TO DO →
Nothing but the records, copied exactly and stripped of pictures, should be in the answer.

*** DATA ***

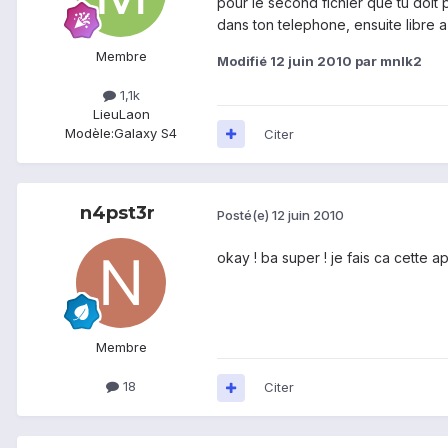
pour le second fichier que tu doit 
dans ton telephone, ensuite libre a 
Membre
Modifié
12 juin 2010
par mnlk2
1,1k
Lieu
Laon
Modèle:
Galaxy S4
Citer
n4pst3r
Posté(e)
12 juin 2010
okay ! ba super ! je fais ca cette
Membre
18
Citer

*** End of DATA ***

EXERCISE SOLUTION →
pour le second fichier que tu doit 
dans ton telephone, ensuite libre a 
Membre
Modifié
12 juin 2010
par mnlk2
1,1k
Lieu
Laon
Modèle:
Galaxy S4
Citer
n4pst3r
Posté(e)
12 juin 2010
okay ! ba super ! je fais ca cette
Membre
18
Citer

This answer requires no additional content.